_EXCERPT_
####
This award funds the research activities of Professors Savas Dimopoulos, Peter Graham, Shamit Kachru, Renata Kallosh, Andrei Linde, Leonardo Senatore, Steve Shenker, Eva Silverstein and Leonard Susskind at Stanford University.

We live in an era of rapid progress on central questions in fundamental particle physics, early-universe cosmology, and quantum gravity. In particle physics, the origin of the masses of many of the elementary particles is expected to be explained by new types of particles and interactions found at energies of roughly 100 times the proton mass --- a scale known as the weak scale. The Large Hadron Collider (LHC) has attained energies in proton-proton collisions that are high enough to produce such new particles, and has discovered the elusive Higgs boson, confirming this picture. But serious questions remain about the properties of the Higgs particle itself, and the LHC has yet to shed light on these. Professors Dimopoulos and Graham will focus on developing complementary experimental methods of probing fundamental physics as well as new theoretical mechanisms to explain the still mysterious properties of the Higgs particle. Professors Kallosh, Linde, Senatore, and Silverstein will lead diverse efforts to develop the theory of inflation --- our leading candidate for the physics underlying the Big Bang --- in terms of its possible experimental signatures and underlying theoretical structures. The Stanford group will also develop new models and tests of a diverse array of potential early-Universe phenomena. Professors Kachru, Shenker, and Susskind are working on issues in quantum gravity. These include studies of how the mysterious physics of black holes (which seem to destroy particles and information by absorbing them) can be reconciled with quantum mechanics. They also include attempts to understand new mathematical structures underlying quantum gravity. Collectively, this work advances the national interest by developing new tools and paradigms in fundamental science. The broader impacts of this work include the training of numerous junior scientists who then play prominent roles in academia, industry, and finance, as well as the dissemination of material which educates the general public about cutting-edge issues in modern theoretical physics.
####
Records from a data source
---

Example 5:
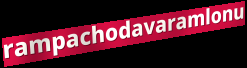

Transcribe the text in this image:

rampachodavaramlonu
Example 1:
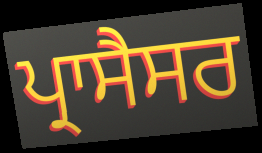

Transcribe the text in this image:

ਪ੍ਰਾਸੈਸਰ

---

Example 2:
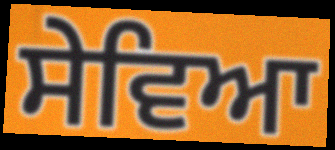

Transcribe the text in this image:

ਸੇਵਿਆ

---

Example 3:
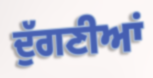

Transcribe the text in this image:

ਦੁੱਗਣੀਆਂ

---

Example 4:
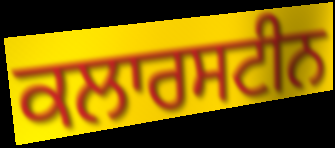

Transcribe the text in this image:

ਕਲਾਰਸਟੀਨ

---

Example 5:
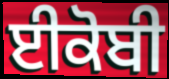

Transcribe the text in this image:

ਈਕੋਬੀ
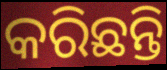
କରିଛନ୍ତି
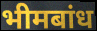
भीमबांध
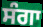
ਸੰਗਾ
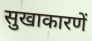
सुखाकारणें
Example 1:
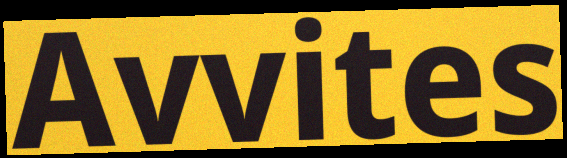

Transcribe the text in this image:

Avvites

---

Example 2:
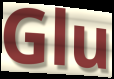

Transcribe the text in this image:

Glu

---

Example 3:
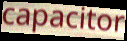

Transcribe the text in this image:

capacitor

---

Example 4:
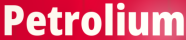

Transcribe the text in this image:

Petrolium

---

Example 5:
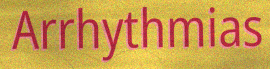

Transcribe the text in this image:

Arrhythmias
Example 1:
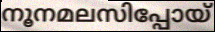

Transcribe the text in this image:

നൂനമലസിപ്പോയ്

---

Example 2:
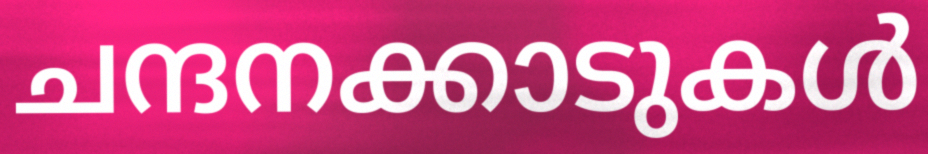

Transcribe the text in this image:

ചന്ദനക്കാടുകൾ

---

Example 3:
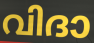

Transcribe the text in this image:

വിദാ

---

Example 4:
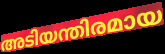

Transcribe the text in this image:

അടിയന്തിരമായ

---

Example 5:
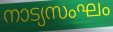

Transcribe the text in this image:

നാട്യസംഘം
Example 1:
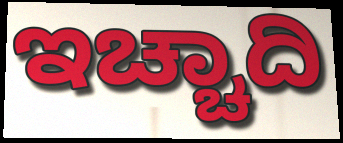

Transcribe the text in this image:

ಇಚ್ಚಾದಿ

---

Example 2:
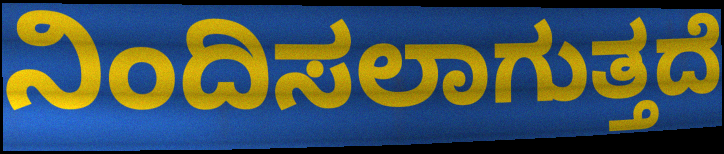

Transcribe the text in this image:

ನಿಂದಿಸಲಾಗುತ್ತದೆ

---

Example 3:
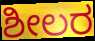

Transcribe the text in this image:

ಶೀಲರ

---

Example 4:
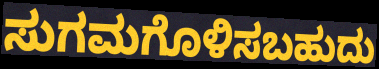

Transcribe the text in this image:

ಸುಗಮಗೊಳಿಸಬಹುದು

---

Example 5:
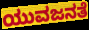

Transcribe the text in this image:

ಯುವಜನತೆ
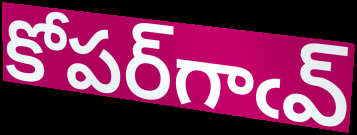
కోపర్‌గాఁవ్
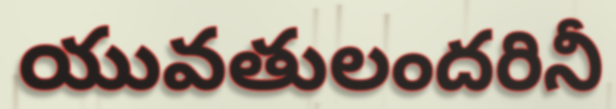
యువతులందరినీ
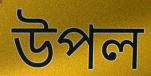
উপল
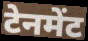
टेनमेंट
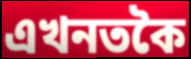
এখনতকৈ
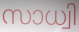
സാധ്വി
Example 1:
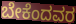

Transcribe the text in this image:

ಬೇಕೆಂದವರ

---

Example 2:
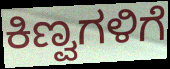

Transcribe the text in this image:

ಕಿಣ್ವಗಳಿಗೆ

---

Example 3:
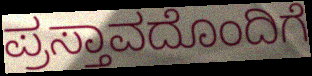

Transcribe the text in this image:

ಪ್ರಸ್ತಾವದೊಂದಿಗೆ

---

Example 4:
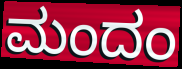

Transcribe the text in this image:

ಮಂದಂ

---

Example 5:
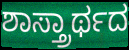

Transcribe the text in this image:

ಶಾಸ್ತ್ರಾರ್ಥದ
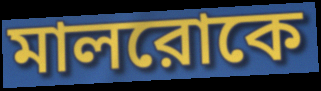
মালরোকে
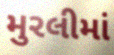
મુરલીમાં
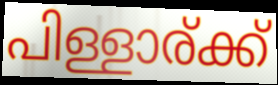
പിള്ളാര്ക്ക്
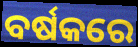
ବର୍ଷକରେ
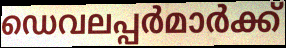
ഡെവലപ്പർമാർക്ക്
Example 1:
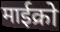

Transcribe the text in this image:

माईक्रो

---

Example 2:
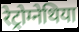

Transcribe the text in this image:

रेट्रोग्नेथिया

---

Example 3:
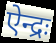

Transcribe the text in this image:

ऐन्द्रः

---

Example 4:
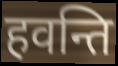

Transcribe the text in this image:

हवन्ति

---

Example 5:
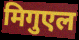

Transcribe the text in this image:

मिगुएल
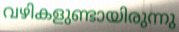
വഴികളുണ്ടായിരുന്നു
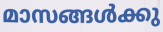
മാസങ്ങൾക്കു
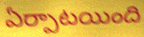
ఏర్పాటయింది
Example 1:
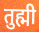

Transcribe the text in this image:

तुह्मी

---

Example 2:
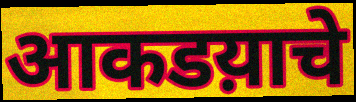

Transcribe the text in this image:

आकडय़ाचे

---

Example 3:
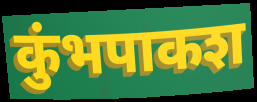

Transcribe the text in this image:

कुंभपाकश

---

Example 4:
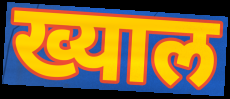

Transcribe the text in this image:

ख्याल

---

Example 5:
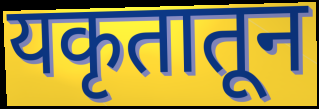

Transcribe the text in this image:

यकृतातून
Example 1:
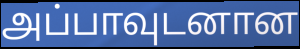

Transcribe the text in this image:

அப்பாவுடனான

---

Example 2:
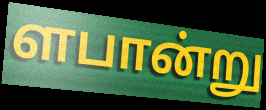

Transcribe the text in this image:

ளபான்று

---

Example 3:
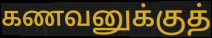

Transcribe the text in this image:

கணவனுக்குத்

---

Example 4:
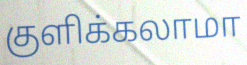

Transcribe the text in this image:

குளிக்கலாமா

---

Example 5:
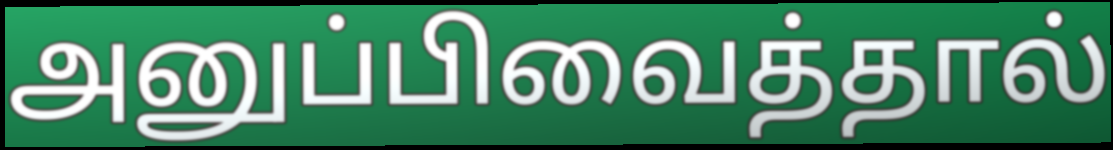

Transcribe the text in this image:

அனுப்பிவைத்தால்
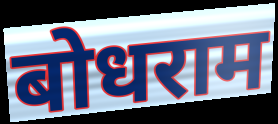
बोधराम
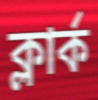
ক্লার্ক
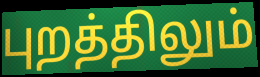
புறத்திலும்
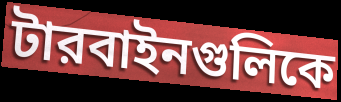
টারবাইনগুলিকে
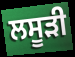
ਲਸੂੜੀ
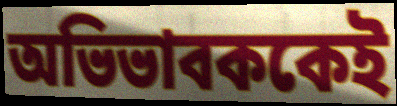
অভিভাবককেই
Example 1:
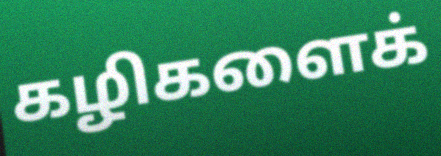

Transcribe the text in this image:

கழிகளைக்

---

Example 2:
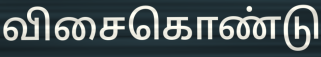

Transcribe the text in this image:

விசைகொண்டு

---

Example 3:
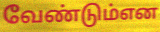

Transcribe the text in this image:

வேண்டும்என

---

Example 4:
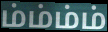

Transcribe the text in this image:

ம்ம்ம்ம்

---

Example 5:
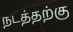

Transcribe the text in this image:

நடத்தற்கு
####
_TASK_
Please name the professors who, according to the award summary, are working on issues in quantum gravity.

_RESPONSE BELOW_
Professors Kachru, Shenker, and Susskind.